From the line below that contains "thermos bottle: present [458,170,490,259]" to the line that contains "notepad: none [225,480,332,526]", repeat every line exactly, both ends included, and nothing else.

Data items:
========================
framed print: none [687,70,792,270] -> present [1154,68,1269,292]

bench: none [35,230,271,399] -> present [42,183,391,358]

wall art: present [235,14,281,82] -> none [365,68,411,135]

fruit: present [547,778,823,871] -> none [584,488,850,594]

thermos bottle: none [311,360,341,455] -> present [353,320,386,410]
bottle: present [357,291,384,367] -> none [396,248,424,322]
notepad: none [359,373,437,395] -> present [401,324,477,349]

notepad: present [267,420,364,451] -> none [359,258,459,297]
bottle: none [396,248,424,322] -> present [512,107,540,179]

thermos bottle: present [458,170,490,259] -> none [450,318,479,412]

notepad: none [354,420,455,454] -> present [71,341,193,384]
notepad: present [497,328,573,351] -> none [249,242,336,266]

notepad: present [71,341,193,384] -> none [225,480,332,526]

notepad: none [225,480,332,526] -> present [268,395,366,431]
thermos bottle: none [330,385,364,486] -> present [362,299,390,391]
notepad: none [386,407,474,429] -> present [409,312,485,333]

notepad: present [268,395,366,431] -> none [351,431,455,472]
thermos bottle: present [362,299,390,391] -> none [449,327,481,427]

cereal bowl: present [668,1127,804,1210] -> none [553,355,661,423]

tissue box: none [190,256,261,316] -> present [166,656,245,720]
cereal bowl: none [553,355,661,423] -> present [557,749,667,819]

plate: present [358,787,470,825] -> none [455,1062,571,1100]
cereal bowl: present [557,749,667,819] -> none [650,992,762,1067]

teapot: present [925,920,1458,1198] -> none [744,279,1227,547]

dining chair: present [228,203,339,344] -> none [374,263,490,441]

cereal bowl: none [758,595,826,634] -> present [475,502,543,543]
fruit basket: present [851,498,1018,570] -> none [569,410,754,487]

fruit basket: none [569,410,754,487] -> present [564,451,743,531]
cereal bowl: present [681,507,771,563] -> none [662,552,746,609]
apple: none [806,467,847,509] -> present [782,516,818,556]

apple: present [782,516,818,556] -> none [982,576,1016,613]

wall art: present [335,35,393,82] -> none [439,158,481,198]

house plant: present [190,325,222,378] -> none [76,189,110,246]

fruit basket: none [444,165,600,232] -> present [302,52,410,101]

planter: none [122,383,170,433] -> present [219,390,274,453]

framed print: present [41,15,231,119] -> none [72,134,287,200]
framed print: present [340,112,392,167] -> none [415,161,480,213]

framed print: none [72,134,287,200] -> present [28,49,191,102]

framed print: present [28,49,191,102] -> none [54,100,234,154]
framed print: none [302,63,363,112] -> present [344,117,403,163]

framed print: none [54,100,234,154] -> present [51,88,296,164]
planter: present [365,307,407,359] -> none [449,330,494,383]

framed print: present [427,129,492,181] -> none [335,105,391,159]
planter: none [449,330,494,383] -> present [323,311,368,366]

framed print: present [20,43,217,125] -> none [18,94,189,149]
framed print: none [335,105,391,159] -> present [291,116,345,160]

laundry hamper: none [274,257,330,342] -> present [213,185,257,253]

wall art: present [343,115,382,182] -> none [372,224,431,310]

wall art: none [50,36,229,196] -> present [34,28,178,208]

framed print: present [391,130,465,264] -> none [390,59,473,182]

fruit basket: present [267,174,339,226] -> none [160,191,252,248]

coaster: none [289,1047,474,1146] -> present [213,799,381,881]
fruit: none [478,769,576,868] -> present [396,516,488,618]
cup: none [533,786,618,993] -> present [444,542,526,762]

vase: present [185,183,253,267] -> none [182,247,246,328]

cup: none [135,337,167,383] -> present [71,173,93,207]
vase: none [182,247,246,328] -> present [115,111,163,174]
========================
• **Output**:
thermos bottle: present [458,170,490,259] -> none [450,318,479,412]

notepad: none [354,420,455,454] -> present [71,341,193,384]
notepad: present [497,328,573,351] -> none [249,242,336,266]

notepad: present [71,341,193,384] -> none [225,480,332,526]

notepad: none [225,480,332,526] -> present [268,395,366,431]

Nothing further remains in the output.